Introduction d'une désillusion ?

Level-5 s'est construit une solide réputation au fil des années, sa renommée n'ayant cependant atteint nos frontières que lors de la sortie en Occident de Dragon Quest VIII. Certains auront pu être séduits deux ans plus tôt par un Dark Chronicle presque plus confidentiel mais néanmoins très attachant. Rogue Galaxy fut la dernière (très bonne) production du développeur nippon sur PS2. Nous étions alors en 2005, et après l'annulation de True Fantasy Live Online sur Xbox, on se demandait comment Level-5 allait rebondir. La réponse nous sera parvenue sur consoles portables, et plus particulièrement sur Nintendo DS, où le Professeur Layton et ses énigmes auront été brillamment introduits, une série comptant à l'heure actuelle quatre épisodes et dont le succès ne s'épuise pas.

_Exercice 1_:
Répondez à ces questions sur le texte sur Level-5 :
(a) Lors de la sortie en Occident de quel jeu la renommée de Level-5 a-t-elle atteint nos frontières ?
(b) Quelle fut la dernière production du développeur sur PS2 ?
(c) Combien d'épisodes la série du Professeur Layton compte-t-elle à l'heure actuelle ?
_Exercice 2_: Poursuivez le texte sur Level-5 à la suite de sa dernière phrase.
Les items qui suivent forment un matériau indépendant du texte sur Level-5.

_Données fournies_:
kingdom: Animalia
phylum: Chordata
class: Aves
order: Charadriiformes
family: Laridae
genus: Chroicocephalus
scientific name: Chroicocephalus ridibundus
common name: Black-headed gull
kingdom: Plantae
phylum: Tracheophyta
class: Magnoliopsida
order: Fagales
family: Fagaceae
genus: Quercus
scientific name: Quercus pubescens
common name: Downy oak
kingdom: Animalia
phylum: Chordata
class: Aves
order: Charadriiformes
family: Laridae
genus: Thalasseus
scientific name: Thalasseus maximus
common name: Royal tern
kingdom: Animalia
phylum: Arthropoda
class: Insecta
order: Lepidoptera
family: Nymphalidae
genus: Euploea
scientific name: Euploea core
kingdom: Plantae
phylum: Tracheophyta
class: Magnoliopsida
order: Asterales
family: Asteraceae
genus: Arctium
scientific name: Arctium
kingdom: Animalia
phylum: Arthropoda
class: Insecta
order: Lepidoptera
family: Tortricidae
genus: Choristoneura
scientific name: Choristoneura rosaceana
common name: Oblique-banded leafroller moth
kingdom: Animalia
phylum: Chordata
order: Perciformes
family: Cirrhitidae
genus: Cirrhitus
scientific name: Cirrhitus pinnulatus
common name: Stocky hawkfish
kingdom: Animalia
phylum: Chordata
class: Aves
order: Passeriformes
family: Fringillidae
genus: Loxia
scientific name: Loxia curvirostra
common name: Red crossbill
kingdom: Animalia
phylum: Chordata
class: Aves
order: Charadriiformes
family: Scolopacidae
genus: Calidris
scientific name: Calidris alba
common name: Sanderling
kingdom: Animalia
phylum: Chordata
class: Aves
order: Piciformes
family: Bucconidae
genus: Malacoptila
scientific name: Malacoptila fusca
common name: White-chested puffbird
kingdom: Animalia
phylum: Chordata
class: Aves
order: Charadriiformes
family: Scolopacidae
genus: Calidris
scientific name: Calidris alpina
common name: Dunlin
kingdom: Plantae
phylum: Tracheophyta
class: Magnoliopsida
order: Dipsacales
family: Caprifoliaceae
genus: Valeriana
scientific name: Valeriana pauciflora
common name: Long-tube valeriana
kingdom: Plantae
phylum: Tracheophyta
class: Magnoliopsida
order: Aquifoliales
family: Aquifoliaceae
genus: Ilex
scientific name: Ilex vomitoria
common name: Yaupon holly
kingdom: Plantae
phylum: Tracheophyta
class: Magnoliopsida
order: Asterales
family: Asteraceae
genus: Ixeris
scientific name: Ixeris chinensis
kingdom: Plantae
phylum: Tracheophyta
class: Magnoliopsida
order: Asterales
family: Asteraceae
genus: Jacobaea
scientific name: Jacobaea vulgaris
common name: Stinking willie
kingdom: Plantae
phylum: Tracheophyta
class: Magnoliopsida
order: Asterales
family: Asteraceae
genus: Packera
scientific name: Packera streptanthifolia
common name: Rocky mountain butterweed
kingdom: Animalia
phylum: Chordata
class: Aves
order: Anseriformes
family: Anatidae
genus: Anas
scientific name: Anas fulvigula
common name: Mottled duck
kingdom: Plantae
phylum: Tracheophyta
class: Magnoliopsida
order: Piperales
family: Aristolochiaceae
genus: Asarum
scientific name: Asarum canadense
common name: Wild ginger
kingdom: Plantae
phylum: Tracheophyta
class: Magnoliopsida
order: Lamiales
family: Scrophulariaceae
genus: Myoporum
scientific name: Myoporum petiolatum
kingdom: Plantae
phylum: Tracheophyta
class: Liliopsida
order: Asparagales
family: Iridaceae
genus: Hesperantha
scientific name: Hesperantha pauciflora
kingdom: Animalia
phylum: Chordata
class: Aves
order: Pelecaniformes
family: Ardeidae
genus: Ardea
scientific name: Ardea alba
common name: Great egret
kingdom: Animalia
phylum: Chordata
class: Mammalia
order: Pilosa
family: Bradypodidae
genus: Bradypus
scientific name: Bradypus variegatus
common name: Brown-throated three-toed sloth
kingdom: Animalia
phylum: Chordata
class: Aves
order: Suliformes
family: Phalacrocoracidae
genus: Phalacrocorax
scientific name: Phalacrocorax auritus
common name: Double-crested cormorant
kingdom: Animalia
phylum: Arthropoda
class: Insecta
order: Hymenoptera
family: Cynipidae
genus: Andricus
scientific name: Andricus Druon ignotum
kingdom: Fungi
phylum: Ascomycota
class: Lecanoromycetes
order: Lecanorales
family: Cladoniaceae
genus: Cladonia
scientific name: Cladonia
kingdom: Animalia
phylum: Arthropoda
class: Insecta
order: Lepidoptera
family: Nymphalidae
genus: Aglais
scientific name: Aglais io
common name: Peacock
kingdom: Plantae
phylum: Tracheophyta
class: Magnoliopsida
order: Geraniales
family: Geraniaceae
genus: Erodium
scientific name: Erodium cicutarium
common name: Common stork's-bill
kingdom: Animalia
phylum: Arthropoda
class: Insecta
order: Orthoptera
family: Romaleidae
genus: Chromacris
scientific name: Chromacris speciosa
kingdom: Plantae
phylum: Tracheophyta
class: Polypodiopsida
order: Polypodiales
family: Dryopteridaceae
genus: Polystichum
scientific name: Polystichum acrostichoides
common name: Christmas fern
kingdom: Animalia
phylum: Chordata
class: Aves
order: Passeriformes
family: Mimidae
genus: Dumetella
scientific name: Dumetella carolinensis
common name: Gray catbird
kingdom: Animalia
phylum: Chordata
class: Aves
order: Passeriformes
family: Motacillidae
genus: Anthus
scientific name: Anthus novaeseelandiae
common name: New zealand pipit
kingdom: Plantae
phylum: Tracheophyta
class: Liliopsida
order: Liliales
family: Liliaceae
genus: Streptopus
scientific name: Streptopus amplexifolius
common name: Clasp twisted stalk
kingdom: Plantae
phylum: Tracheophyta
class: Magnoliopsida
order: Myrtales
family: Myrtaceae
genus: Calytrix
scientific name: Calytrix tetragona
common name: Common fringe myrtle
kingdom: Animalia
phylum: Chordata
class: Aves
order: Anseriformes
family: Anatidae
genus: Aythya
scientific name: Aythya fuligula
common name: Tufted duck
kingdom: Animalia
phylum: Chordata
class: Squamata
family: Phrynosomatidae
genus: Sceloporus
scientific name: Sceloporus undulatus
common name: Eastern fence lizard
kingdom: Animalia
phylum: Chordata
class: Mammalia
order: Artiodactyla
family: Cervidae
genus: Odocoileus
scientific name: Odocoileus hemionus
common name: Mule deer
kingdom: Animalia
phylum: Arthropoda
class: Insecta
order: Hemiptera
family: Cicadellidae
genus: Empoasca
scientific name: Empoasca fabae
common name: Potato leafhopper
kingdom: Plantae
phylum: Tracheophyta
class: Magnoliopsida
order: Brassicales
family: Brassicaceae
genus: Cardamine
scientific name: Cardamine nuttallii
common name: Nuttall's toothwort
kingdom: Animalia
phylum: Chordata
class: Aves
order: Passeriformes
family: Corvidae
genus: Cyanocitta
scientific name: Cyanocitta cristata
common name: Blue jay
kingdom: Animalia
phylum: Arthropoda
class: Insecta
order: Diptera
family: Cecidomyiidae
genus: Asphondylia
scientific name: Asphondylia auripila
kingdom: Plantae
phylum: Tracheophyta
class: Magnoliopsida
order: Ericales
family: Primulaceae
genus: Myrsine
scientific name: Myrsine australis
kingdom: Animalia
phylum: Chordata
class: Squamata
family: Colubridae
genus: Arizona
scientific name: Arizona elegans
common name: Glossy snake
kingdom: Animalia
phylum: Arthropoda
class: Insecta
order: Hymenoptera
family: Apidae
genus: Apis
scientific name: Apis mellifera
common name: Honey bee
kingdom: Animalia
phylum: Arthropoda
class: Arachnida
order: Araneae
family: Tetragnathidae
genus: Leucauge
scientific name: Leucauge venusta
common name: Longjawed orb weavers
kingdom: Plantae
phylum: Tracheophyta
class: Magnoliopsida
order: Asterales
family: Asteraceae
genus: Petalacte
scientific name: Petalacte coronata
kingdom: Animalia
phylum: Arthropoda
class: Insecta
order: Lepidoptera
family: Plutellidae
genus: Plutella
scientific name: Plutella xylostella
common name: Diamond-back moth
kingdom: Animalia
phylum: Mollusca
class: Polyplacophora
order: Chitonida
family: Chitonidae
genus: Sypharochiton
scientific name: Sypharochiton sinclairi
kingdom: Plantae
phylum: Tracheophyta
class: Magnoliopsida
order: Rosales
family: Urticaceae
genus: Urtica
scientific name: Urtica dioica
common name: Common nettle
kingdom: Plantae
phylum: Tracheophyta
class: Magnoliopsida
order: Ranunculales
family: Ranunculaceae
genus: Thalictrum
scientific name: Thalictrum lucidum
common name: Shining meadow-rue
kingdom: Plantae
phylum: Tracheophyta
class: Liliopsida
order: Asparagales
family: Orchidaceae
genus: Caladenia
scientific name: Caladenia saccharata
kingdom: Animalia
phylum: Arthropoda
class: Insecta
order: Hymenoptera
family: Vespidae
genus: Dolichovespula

_Réponse rédigée 1_:
(a) Dragon Quest VIII.
(b) Rogue Galaxy.
(c) Quatre épisodes.

_Réponse rédigée 2_:
Mais en revenant vers Sony et sa PS3, il était nécessaire pour Level-5 de retrouver de l'ambition, qui devait se traduire par le développement d'une nouvelle production léchée, avec une mise en scène de qualité, un gameplay innovant et plaisant, sans oublier une histoire qui tienne la route. Les premiers instants de jeu de White Knight Chronicles peinent malheureusement à convaincre. Levez le rideau.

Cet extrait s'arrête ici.